Ese contraste adquiere mayor gravedad porque coincidió con un hecho casi ignorado durante el Mundial: la aprobación definitiva del proyecto petrolero Sea Lion, encabezado por la israelí Navitas Petroleum y la británica Rockhopper. Si los plazos previstos se cumplen, la explotación comercial de hidrocarburos comenzará en poco más de un año, fortaleciendo la autonomía económica de las islas y alejando aún más cualquier posibilidad futura de recuperación de la soberanía argentina.
Paradójicamente, un Gobierno que mantiene excelentes vínculos con Israel y el Reino Unido no ha mostrado voluntad de obstaculizar un emprendimiento que puede modificar de manera irreversible el escenario geopolítico del Atlántico Sur. La explotación petrolera consolidaría un enclave económico de enorme valor estratégico frente a las costas argentinas.
La entrega alcanza niveles de obscenidad jamás experimentadas, a esta escala, en los 216 años que conforman nuestra historia nacional desde sus raíces hasta el presente.
En ese contexto, la Selección volvió a representar mucho más que un equipo de fútbol. Para millones de argentinos fue el único motivo de orgullo compartido en años difíciles. Por eso sus gestos de rebeldía, desde la bandera de Malvinas hasta el desplante del Cuti Romero al saludo de Donald Trump durante la premiación, adquirieron una dimensión política imposible de ignorar. Recordaron que el fútbol también expresa identidad, soberanía y dignidad nacional; valores que hoy parecen incomodar mucho más al poder que a quienes todavía los sienten como propios.

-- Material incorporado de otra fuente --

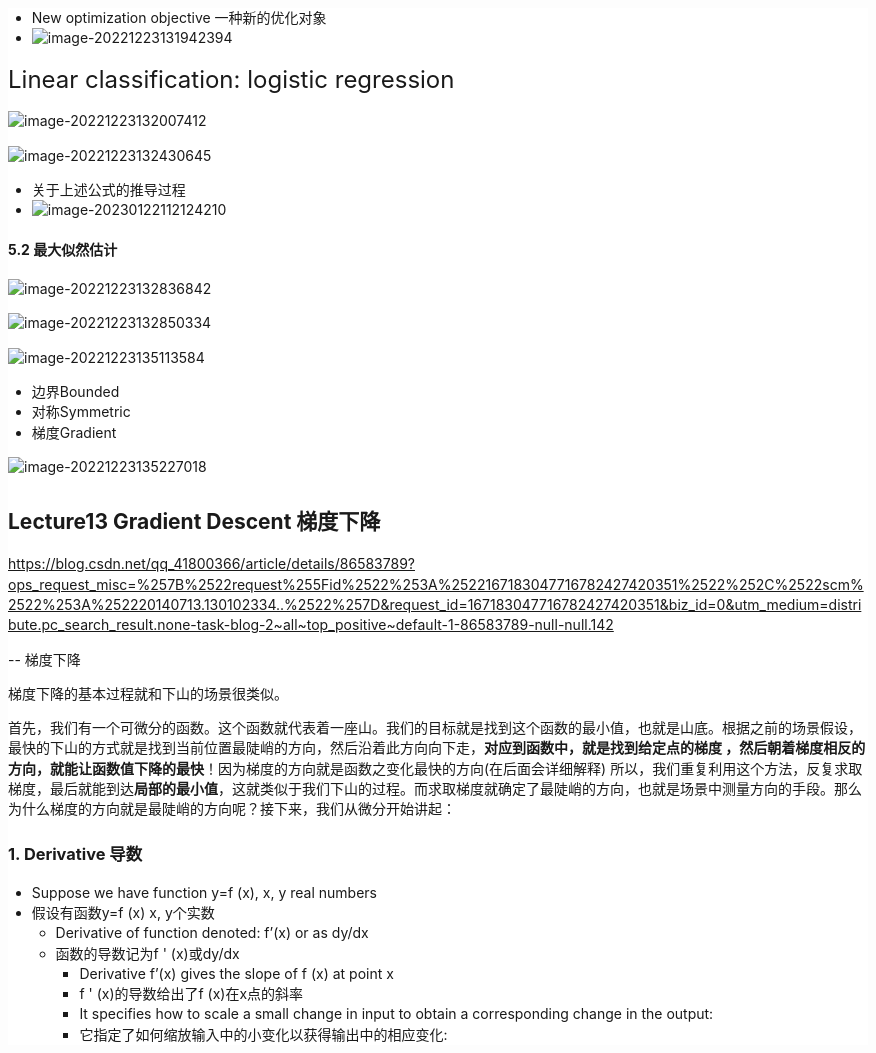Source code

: * New optimization objective 一种新的优化对象
* ![image-20221223131942394](C:\Users\白木-泽\AppData\Roaming\Typora\typora-user-images\image-20221223131942394.png)





<font size=5>Linear classification: logistic regression </font>

![image-20221223132007412](C:\Users\白木-泽\AppData\Roaming\Typora\typora-user-images\image-20221223132007412.png)

![image-20221223132430645](C:\Users\白木-泽\AppData\Roaming\Typora\typora-user-images\image-20221223132430645.png)

* 关于上述公式的推导过程
* ![image-20230122112124210](C:\Users\白木-泽\AppData\Roaming\Typora\typora-user-images\image-20230122112124210.png)

#### 5.2 最大似然估计

![image-20221223132836842](C:\Users\白木-泽\AppData\Roaming\Typora\typora-user-images\image-20221223132836842.png)

![image-20221223132850334](C:\Users\白木-泽\AppData\Roaming\Typora\typora-user-images\image-20221223132850334.png)

![image-20221223135113584](C:\Users\白木-泽\AppData\Roaming\Typora\typora-user-images\image-20221223135113584.png)

* 边界Bounded
* 对称Symmetric
* 梯度Gradient

![image-20221223135227018](C:\Users\白木-泽\AppData\Roaming\Typora\typora-user-images\image-20221223135227018.png)



## Lecture13 Gradient Descent  梯度下降

https://blog.csdn.net/qq_41800366/article/details/86583789?ops_request_misc=%257B%2522request%255Fid%2522%253A%2522167183047716782427420351%2522%252C%2522scm%2522%253A%252220140713.130102334..%2522%257D&request_id=167183047716782427420351&biz_id=0&utm_medium=distribute.pc_search_result.none-task-blog-2~all~top_positive~default-1-86583789-null-null.142

-- 梯度下降

梯度下降的基本过程就和下山的场景很类似。

首先，我们有一个可微分的函数。这个函数就代表着一座山。我们的目标就是找到这个函数的最小值，也就是山底。根据之前的场景假设，最快的下山的方式就是找到当前位置最陡峭的方向，然后沿着此方向向下走，**对应到函数中，就是找到给定点的梯度 ，然后朝着梯度相反的方向，就能让函数值下降的最快**！因为梯度的方向就是函数之变化最快的方向(在后面会详细解释)
所以，我们重复利用这个方法，反复求取梯度，最后就能到达**局部的最小值**，这就类似于我们下山的过程。而求取梯度就确定了最陡峭的方向，也就是场景中测量方向的手段。那么为什么梯度的方向就是最陡峭的方向呢？接下来，我们从微分开始讲起：

### 1. Derivative 导数

* Suppose we have function y=f (x), x, y real numbers 
* 假设有函数y=f (x) x, y个实数
  * Derivative of function denoted: f’(x) or as dy/dx 
  * 函数的导数记为f ' (x)或dy/dx
    * Derivative f’(x) gives the slope of f (x) at point x 
    * f ' (x)的导数给出了f (x)在x点的斜率
    * It specifies how to scale a small change in input to obtain a corresponding change in the output: 
    * 它指定了如何缩放输入中的小变化以获得输出中的相应变化:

Y tras bambalinas, un poder furibundo ante tamañas osadías que se le escaparon de su control, y de momento –para variar- una oposición política que saca a relucir su mejor incapacidad para salir a capitalizar con creatividad e inmediatez esta pequeña oportunidad que se les presentó sin haberla visto llegar.
Y el sueño colectivo terminó. Volvimos, como en el cuento, a convertirnos en calabaza. Regresamos al país desigual, áspero y deshilachado que nos espera cada mañana con sus injusticias intactas. Pero esta Selección deja una enseñanza que trasciende largamente al fútbol: ningún poder es invencible cuando enfrente encuentra convicción, inteligencia y coraje. Un puñado de deportistas profesionales logró instalar en el centro del debate internacional una causa que la dirigencia había resignado al silencio y demostró que incluso los intereses más enquistados de Occidente pueden ser desafiados. Las gestas populares no nacen de la resignación. Nacen de la voluntad de hacer aquello que todos los demás consideran imposible. Tragar saliva, acumular valor, abrazarnos unos a otros. Y arremeter con todas nuestras fuerzas.